ACTIVITY —
Please copy the text of all the entries below, swapping "Add To Quote" for "Request Quote" and changing nothing else. Leave out the pictures.

====== MATERIAL PROVIDED

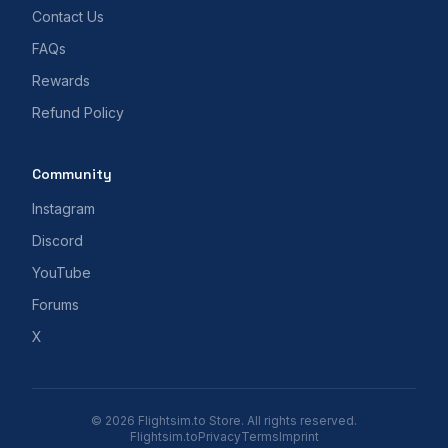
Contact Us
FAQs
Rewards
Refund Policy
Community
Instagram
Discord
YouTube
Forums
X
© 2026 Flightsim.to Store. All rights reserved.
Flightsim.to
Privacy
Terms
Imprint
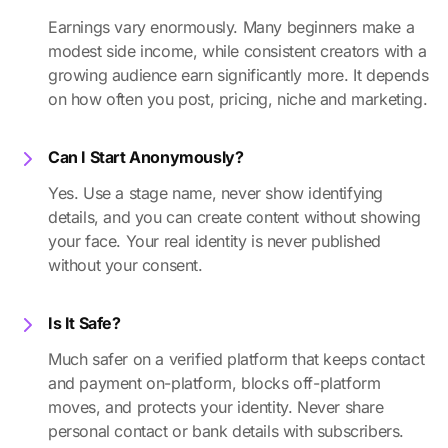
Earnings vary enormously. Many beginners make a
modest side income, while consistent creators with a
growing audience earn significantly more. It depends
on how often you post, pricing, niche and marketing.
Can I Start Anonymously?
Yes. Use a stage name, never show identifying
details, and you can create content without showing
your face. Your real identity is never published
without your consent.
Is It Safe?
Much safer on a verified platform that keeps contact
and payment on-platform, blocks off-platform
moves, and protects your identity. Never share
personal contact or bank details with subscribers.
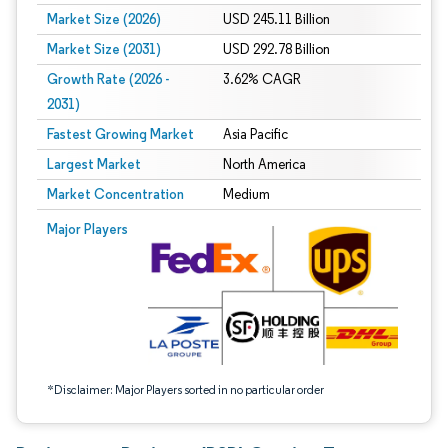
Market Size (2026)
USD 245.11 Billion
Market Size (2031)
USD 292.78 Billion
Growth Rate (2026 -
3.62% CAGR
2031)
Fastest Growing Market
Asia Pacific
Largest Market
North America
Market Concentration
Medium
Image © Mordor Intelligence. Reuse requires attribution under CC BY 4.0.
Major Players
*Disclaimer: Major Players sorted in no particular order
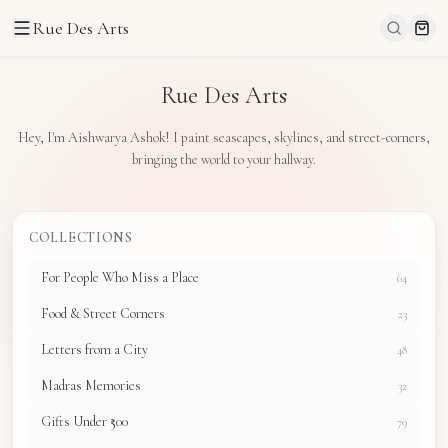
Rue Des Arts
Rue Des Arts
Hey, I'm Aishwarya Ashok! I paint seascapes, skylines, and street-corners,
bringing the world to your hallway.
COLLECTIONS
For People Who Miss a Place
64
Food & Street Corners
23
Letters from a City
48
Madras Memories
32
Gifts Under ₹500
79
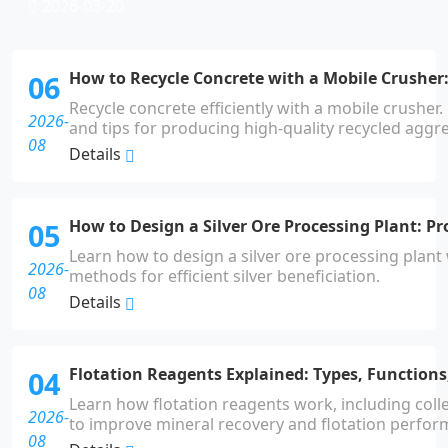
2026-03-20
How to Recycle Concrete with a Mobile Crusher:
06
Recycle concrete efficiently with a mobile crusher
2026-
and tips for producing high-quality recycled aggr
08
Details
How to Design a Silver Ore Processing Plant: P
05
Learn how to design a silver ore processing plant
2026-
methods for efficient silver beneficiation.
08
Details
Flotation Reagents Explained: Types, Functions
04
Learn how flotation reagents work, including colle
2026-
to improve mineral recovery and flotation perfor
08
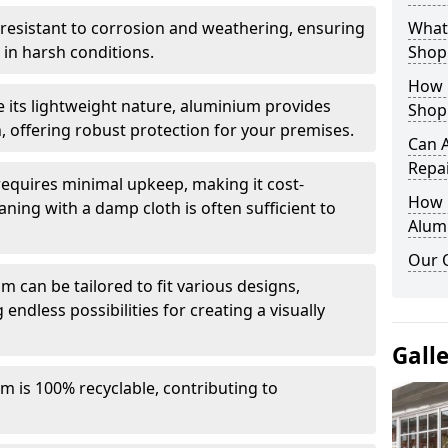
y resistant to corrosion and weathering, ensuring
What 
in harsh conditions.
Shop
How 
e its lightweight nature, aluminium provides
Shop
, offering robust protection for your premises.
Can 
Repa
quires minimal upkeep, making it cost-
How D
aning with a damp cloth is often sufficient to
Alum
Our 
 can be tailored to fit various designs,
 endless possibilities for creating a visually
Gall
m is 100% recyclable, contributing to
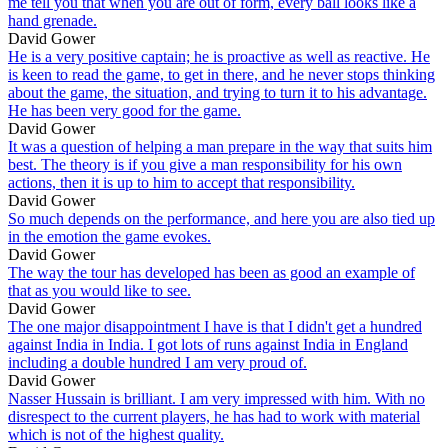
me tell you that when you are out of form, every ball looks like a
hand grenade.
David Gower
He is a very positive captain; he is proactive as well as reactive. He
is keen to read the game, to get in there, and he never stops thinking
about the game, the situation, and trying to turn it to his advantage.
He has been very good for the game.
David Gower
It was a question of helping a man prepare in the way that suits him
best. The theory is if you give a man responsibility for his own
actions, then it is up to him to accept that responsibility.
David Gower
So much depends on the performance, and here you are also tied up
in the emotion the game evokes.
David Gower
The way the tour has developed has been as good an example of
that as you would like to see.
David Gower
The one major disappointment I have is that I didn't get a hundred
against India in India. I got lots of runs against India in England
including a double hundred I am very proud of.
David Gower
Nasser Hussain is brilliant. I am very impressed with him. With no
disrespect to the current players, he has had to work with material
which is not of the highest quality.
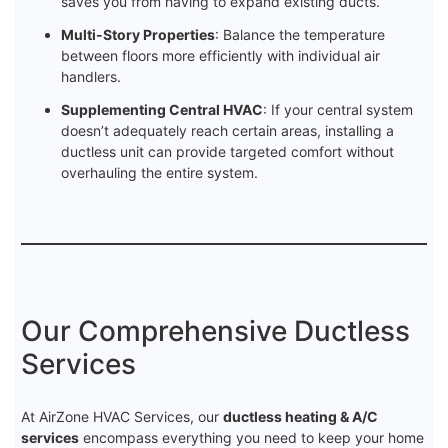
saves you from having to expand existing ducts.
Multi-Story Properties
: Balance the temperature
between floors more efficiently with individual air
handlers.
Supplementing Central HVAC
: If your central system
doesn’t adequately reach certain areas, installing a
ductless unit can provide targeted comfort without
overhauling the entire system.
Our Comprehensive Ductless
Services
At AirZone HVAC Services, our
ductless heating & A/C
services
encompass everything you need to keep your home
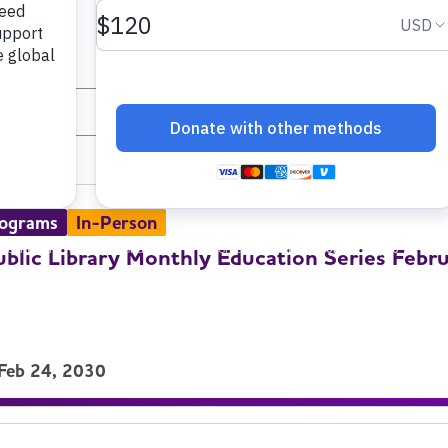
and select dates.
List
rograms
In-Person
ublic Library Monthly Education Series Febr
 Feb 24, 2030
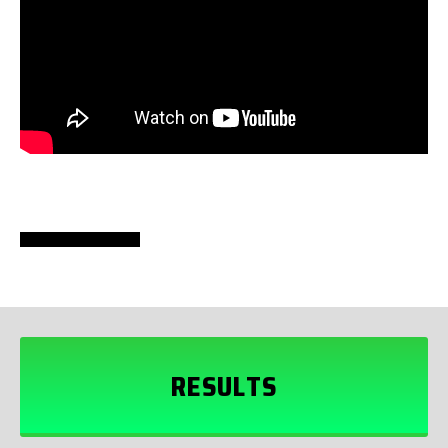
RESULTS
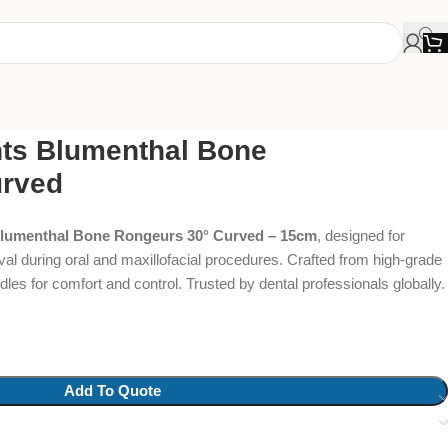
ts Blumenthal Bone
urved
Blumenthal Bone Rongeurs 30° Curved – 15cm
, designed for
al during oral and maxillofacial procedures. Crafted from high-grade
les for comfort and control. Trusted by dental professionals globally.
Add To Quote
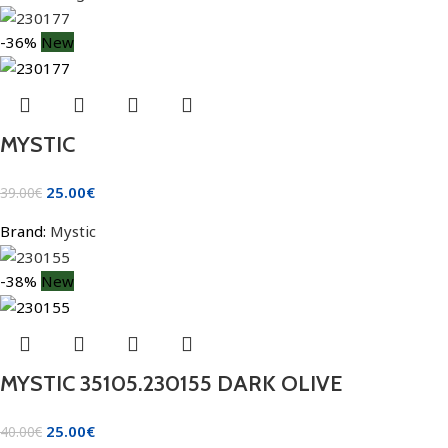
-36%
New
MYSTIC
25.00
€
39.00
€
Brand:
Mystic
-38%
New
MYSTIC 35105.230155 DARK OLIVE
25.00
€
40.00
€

============

FINISHED TASK —
Contact Us
FAQs
Rewards
Refund Policy
Community
Instagram
Discord
YouTube
Forums
X
© 2026 Flightsim.to Store. All rights reserved.
Flightsim.to
Privacy
Terms
Imprint
Earnings vary enormously. Many beginners make a
modest side income, while consistent creators with a
growing audience earn significantly more. It depends
on how often you post, pricing, niche and marketing.
Can I Start Anonymously?
Yes. Use a stage name, never show identifying
details, and you can create content without showing
your face. Your real identity is never published
without your consent.
Is It Safe?
Much safer on a verified platform that keeps contact
and payment on-platform, blocks off-platform
moves, and protects your identity. Never share
personal contact or bank details with subscribers.
Market Size (2026)
USD 245.11 Billion
Market Size (2031)
USD 292.78 Billion
Growth Rate (2026 -
3.62% CAGR
2031)
Fastest Growing Market
Asia Pacific
Largest Market
North America
Market Concentration
Medium
Image © Mordor Intelligence. Reuse requires attribution under CC BY 4.0.
Major Players
*Disclaimer: Major Players sorted in no particular order
Rue Des Arts
Rue Des Arts
Hey, I'm Aishwarya Ashok! I paint seascapes, skylines, and street-corners,
bringing the world to your hallway.
COLLECTIONS
For People Who Miss a Place
64
Food & Street Corners
23
Letters from a City
48
Madras Memories
32
Gifts Under ₹500
79
2026-03-20
How to Recycle Concrete with a Mobile Crusher:
06
Recycle concrete efficiently with a mobile crusher
2026-
and tips for producing high-quality recycled aggr
08
Details
How to Design a Silver Ore Processing Plant: P
05
Learn how to design a silver ore processing plant
2026-
methods for efficient silver beneficiation.
08
Details
Flotation Reagents Explained: Types, Functions
04
Learn how flotation reagents work, including colle
2026-
to improve mineral recovery and flotation perfor
08
y resistant to corrosion and weathering, ensuring
What 
in harsh conditions.
Shop
How 
e its lightweight nature, aluminium provides
Shop
, offering robust protection for your premises.
Can 
Repa
quires minimal upkeep, making it cost-
How D
aning with a damp cloth is often sufficient to
Alum
Our 
 can be tailored to fit various designs,
 endless possibilities for creating a visually
Gall
m is 100% recyclable, contributing to
me tell you that when you are out of form, every ball looks like a
hand grenade.
David Gower
He is a very positive captain; he is proactive as well as reactive. He
is keen to read the game, to get in there, and he never stops thinking
about the game, the situation, and trying to turn it to his advantage.
He has been very good for the game.
David Gower
It was a question of helping a man prepare in the way that suits him
best. The theory is if you give a man responsibility for his own
actions, then it is up to him to accept that responsibility.
David Gower
So much depends on the performance, and here you are also tied up
in the emotion the game evokes.
David Gower
The way the tour has developed has been as good an example of
that as you would like to see.
David Gower
The one major disappointment I have is that I didn't get a hundred
against India in India. I got lots of runs against India in England
including a double hundred I am very proud of.
David Gower
Nasser Hussain is brilliant. I am very impressed with him. With no
disrespect to the current players, he has had to work with material
which is not of the highest quality.
saves you from having to expand existing ducts.
Multi-Story Properties
: Balance the temperature
between floors more efficiently with individual air
handlers.
Supplementing Central HVAC
: If your central system
doesn’t adequately reach certain areas, installing a
ductless unit can provide targeted comfort without
overhauling the entire system.
Our Comprehensive Ductless
Services
At AirZone HVAC Services, our
ductless heating & A/C
services
encompass everything you need to keep your home
and select dates.
List
rograms
In-Person
ublic Library Monthly Education Series Febr
 Feb 24, 2030
RESULTS
ts Blumenthal Bone
urved
Blumenthal Bone Rongeurs 30° Curved – 15cm
, designed for
al during oral and maxillofacial procedures. Crafted from high-grade
les for comfort and control. Trusted by dental professionals globally.
Request Quote
-36%
New
MYSTIC
25.00
€
39.00
€
Brand:
Mystic
-38%
New
MYSTIC 35105.230155 DARK OLIVE
25.00
€
40.00
€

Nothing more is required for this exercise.